When choosing coursework in high school, most students jump in and pick subjects they find interesting. Very few will actually choose subjects with a view to college acceptance. The fact is, the coursework you choose in high school can greatly affect your odds of acceptance when it comes time to apply for college.
Here are some positive aspects to focus on while you’re in high school, to not only increase your overall knowledge but increase your chances of being accepted by your dream school (and maybe even earning a few scholarships too).
Don’t settle for easy or even average when choosing classes. Colleges prefer students to have academic rigor in their schedules. Academic rigor includes more challenging classes like AP or dual-credit courses.
Many students shy away from rigorous classes because they’re afraid it will hurt their GPA, but most colleges will balance GPA with rigor. (A B in an AP class is still impressive, maybe even moreso than an A in a basic core class). Therefore, academic rigor can increase your acceptance chances more than those who simply choose the basics.
Coursework Related to your Major
You may not be able to sign up for upper level coursework your freshman year, but by the time you are a sophomore, you need to consider what you want to focus on. If you have an idea about what you’d like to major in during college, it’s a good idea to try and fit related classes into your high school classes. This can show the college you’re serious about studying the major you’ve declared on your application.

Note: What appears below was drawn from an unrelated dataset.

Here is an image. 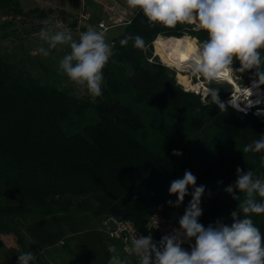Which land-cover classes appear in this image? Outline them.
<instances>
[{"label": "trees", "instance_id": "1", "mask_svg": "<svg viewBox=\"0 0 264 264\" xmlns=\"http://www.w3.org/2000/svg\"><path fill=\"white\" fill-rule=\"evenodd\" d=\"M23 13L15 0L7 14ZM50 13L38 7L26 12L39 20ZM9 24L4 20L0 27ZM194 27L152 26L134 10L123 33L112 40L114 54L103 69L97 98L75 97L0 52V248L1 234L9 232L25 248L20 222L61 212H87L99 221L130 219L143 233L155 209L178 222L192 197L170 206L167 202L177 197L168 190L185 170L197 178V186H205L199 222L205 227L218 219L231 224L238 201L224 189L235 182L237 167L264 176V152H243L264 134V123L224 102L230 85L225 84V94L211 85L219 89L225 104L221 110L210 97L203 101L198 93L185 91L173 70L153 56L158 34L196 44L208 38ZM128 35L143 37L147 50L133 47V41L122 47L119 42ZM234 66L238 70L239 62ZM174 150L182 155H173ZM253 221L264 234V214L254 215ZM107 236L121 256L120 240ZM152 237L161 239L156 233ZM62 249L78 264L67 241Z\"/></svg>", "mask_w": 264, "mask_h": 264}, {"label": "clouds", "instance_id": "2", "mask_svg": "<svg viewBox=\"0 0 264 264\" xmlns=\"http://www.w3.org/2000/svg\"><path fill=\"white\" fill-rule=\"evenodd\" d=\"M129 9H139L150 25L174 28L178 24L195 23L196 30L207 33V39L198 42L185 58L183 67L193 77L208 85L219 82L233 72L239 62V72L252 71L254 87L264 85V0H125ZM56 25L44 22L39 38L47 44L33 51V55L48 57L58 45H67L70 51L63 56L59 70L81 93L93 98L102 95L103 69L114 54V44L107 41L106 33L89 26L74 39L70 30H56ZM146 51L143 37L128 35L120 40L127 46ZM204 95L221 110L225 104L219 98V89L206 87ZM243 152H264V134L247 144ZM173 155L182 152L174 150ZM264 163V156H261ZM189 188L192 189L191 193ZM169 195H175L170 206L179 207L187 195L191 200L179 218V228L161 237L159 242L148 235L134 234L127 249L137 258V264H264V234L255 225L254 215L264 214V176L253 169L237 167L236 180L224 191L238 201L230 213L231 224L217 220L205 227L201 197L205 186H197V178L185 170L182 178L170 183ZM238 193V194H237ZM194 241V243H192ZM185 243L189 248L183 247ZM107 251L116 264H129L119 256L117 246L107 245ZM32 251L20 253L17 264H35Z\"/></svg>", "mask_w": 264, "mask_h": 264}, {"label": "crops", "instance_id": "3", "mask_svg": "<svg viewBox=\"0 0 264 264\" xmlns=\"http://www.w3.org/2000/svg\"><path fill=\"white\" fill-rule=\"evenodd\" d=\"M15 0H0V22L8 17V11L13 7ZM102 6V15L106 14V5L110 0H92ZM119 5L126 6L125 0H116ZM19 0L20 8L27 11L34 7L51 9L53 13L60 14L68 19H75L83 10L82 4L76 0ZM98 3V4H99ZM60 11V12H59ZM84 13V11H82ZM88 17L80 19L78 24L85 31L90 25ZM101 16L98 17L96 25ZM122 25L112 26L105 30H115L114 34L107 37L109 43L123 33ZM103 220V219H102ZM26 236V247L23 248L12 233L1 234L4 247L0 248V264H17L20 253L32 251L36 256L35 264H76L73 258L66 254L62 245L65 241L73 252L78 264H116L115 257L107 251L111 244L106 229L101 226V221L90 213L74 214L61 212L33 220L28 223L20 222ZM109 226L112 223L109 222ZM123 248V247H122ZM129 264H137L135 256L129 251L122 250L120 256Z\"/></svg>", "mask_w": 264, "mask_h": 264}, {"label": "rangeland", "instance_id": "4", "mask_svg": "<svg viewBox=\"0 0 264 264\" xmlns=\"http://www.w3.org/2000/svg\"><path fill=\"white\" fill-rule=\"evenodd\" d=\"M64 1L65 0H62L63 3H65ZM76 2L77 4L79 3L82 4L81 5L83 8L82 11H84V13L89 12L90 25L95 27L97 30H101V28L96 25V21L98 17L101 16L102 18L105 16L102 15V6L100 5V3L94 2L92 0H76ZM27 11H23L24 12L23 14H14L5 19L6 21H8V23L11 24H9L7 27L4 28L0 27V52L5 54H10L11 60L22 65L28 72H30L32 76L40 77L43 81L46 82H52L59 89H62L68 92L69 94H72L75 97L81 99L89 97L90 95L86 93H81L78 90V87L70 83L67 80L66 76L59 70L60 60L63 58L65 54H67L70 51V48L67 45H58L57 48L52 49L50 51V55L48 57H44L39 54L37 55L32 54L35 49L41 46L47 48V44L39 38V32L41 28L44 27L41 25H44L45 21H48L52 25H56L57 26L56 30H64V29L70 30L73 35V38L78 39L79 33L84 31L82 27H78V29L76 28L78 25V17L76 18L77 22L75 24L74 18L68 19L66 17L60 16L61 13L57 15L52 12L46 19L39 20L37 17L35 18V16H29V14H26ZM25 28L31 31L30 34L23 33V29ZM194 28L196 29V27ZM122 29H123L122 31H124V27H122ZM114 33L115 30L108 31L106 33V38ZM160 36L161 37H175V36H165L158 34L152 42L151 50L153 56H156L160 63L170 67L173 70L174 78L178 84H180L182 87H185L180 82L183 79H186L188 83L191 85V89H198V91H200L199 95L201 96V99L203 101H208L207 97L204 95V89L206 87H211V85L219 86L221 90L224 89L223 94L226 93L227 88L225 84L230 85L227 80L222 79L219 82H213L211 85H208L202 79L198 80V78L193 77L190 74V72H188L187 70L182 71L181 69L175 66L169 65L168 62L166 61V54L159 47L157 43V38ZM186 38L189 39L188 37ZM107 41L109 42V40ZM154 44H155V48H154ZM232 67L234 70L233 72L230 73V75L236 77L238 83L242 82L243 84H245V82L246 81L248 82L249 79L255 78L252 71L243 72L244 74L241 76H235L234 74H236L237 69L234 66V64L232 65ZM200 81H203V83H205L204 84L205 87H203V84H201ZM261 86L264 87V85ZM122 249L126 250L125 248Z\"/></svg>", "mask_w": 264, "mask_h": 264}, {"label": "built area", "instance_id": "5", "mask_svg": "<svg viewBox=\"0 0 264 264\" xmlns=\"http://www.w3.org/2000/svg\"><path fill=\"white\" fill-rule=\"evenodd\" d=\"M133 15V9L119 5L116 0H110L106 5L105 16L102 17L97 24L103 31L116 25L126 26L130 23ZM86 17H88V14L81 12L78 16V21ZM78 27H80L79 24L76 28L78 29ZM231 78L233 81H228L231 88L225 95L224 102L243 114H251L257 118L259 122L264 123V87L261 85L254 87L255 78L249 79L245 84L238 83L236 77L231 76ZM200 82L203 84V87H205V83H203V81ZM183 89L185 91H193L200 94L198 89L186 87H183ZM109 222L112 223V226H109ZM101 226L106 229L110 237L120 240L122 247L126 250L130 247L131 238L134 234L148 235L151 233L152 235V233H156L160 237H163L164 235L170 234L173 229L179 228L178 222L171 221L158 209L153 210L148 216L144 226L146 233L139 231L130 219L116 220L109 216L101 221ZM192 243H194V241H192ZM183 247L187 249L189 248V244L185 243Z\"/></svg>", "mask_w": 264, "mask_h": 264}, {"label": "bare ground", "instance_id": "6", "mask_svg": "<svg viewBox=\"0 0 264 264\" xmlns=\"http://www.w3.org/2000/svg\"><path fill=\"white\" fill-rule=\"evenodd\" d=\"M157 43L166 54V61L169 65L175 66L182 71H186V69L183 67L185 58L192 53V50L197 44L177 37L161 36L157 38ZM223 79L227 81H233L230 73L227 74ZM180 83H182L185 87L191 88V85L186 79H183Z\"/></svg>", "mask_w": 264, "mask_h": 264}]
</instances>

Just because you don’t excel at certain types of coursework doesn’t mean you should forgo it entirely. Many colleges and universities still require a foreign language credit, upper level science credits, and some advanced mathematics to be considered for acceptance. Tutors are always available, either within the school itself or outside or school. Speak with your guidance counselor or contact a local academic coach to see what options may be available if you really need help.
If you want scholarships, GPA is important. You may not always be able to maintain a 4.0, but the higher your GPA, the better. A solid B average of 3.0 may be considered for some scholarships, but most serious scholarships and colleges that sponsor them want a minimum of a 3.0 or higher. The better your grades are, the more likely it is that you’ll earn scholarships.

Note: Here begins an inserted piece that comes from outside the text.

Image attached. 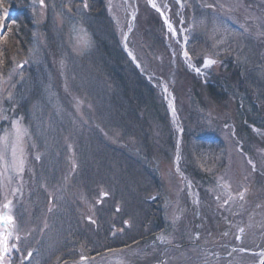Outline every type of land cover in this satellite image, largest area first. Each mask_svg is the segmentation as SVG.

Not only should you try to maintain a high GPA but consider the previous section on academic rigor as well. High GPA work and academic rigor show that you are willing to work for major scholarship and fellowship opportunities, making your college application that much more attractive and more likely to be successful.

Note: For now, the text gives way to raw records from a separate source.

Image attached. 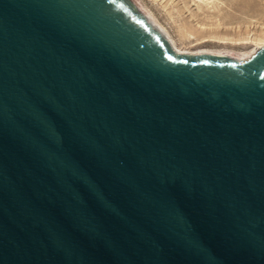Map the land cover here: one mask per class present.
Instances as JSON below:
<instances>
[{
    "label": "water",
    "instance_id": "water-1",
    "mask_svg": "<svg viewBox=\"0 0 264 264\" xmlns=\"http://www.w3.org/2000/svg\"><path fill=\"white\" fill-rule=\"evenodd\" d=\"M0 264H264V29L0 0Z\"/></svg>",
    "mask_w": 264,
    "mask_h": 264
},
{
    "label": "rangeland",
    "instance_id": "rangeland-1",
    "mask_svg": "<svg viewBox=\"0 0 264 264\" xmlns=\"http://www.w3.org/2000/svg\"><path fill=\"white\" fill-rule=\"evenodd\" d=\"M132 1L152 12L180 48L264 29V0Z\"/></svg>",
    "mask_w": 264,
    "mask_h": 264
},
{
    "label": "bare ground",
    "instance_id": "bare-ground-1",
    "mask_svg": "<svg viewBox=\"0 0 264 264\" xmlns=\"http://www.w3.org/2000/svg\"><path fill=\"white\" fill-rule=\"evenodd\" d=\"M133 2V1H132ZM136 3V2H135ZM133 2V4L135 5V7L147 18L148 22L155 27L158 31H160L163 35H165L168 39H170L173 43H176V41L173 39V37L170 35L169 31L164 28V26L157 20L156 16L148 11L145 12V10L143 11L139 6H137V4H135ZM144 7V6H143ZM147 11V10H146ZM178 46V45H177ZM179 47V46H178Z\"/></svg>",
    "mask_w": 264,
    "mask_h": 264
}]
</instances>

Advanced Placement and Dual Credit
Not all students may be considered for advanced placement or dual credit coursework, but if you really want to prove someone wrong, this is the perfect arena to do it in. Students must take placement exams to be considered for these prestigious and rigorous classes. If you are beginning high school, talk with your parents and your guidance counselor regarding the best way to study, prepare, and what to take to be considered for this type of coursework, and make sure you study for the entrance exams.
The higher your score and the better your overall GPA, the more likely it is that you’ll be enrolled for these types of courses. Once enrolled, the work is only just beginning. Make sure you stay in these courses and do well in them.
Academic Student Organizations
Though this type of coursework is often overlooked by less serious students, academic student organizations such as SKILLS USA, HOSA, FLBA, FFA, and Academic Quiz Bowl are excellent student organizations. They will not only challenge you academically but can also be rewarding when it comes to academic competitions and scholarship opportunities. These types of student organizations will require you to maintain a certain GPA but they will also provide you with enriching social and academic opportunities in the form of teamwork, academic competitions, and sometimes even get the chance at national recognition.
There really are academic competitions available for students, both in groups and individually. Academic competitions are a great way to make new friends and test your knowledge and skills with other like-minded individuals. If your school has a quiz bowl team, a robotics team, or even offers organizations such as Heath Occupations Students of America (HOSA) or SKILLS USA, see what the specifications are to join, and then go to a few meetings or competitions to determine if this may be something you might enjoy. With a rise in STEM fields and coursework, academic competitions are a great way to show off what you can do for a prospective college or university.
While the last two aspects may be outside of the classroom, these are two things you must give some thought to while you are in high school.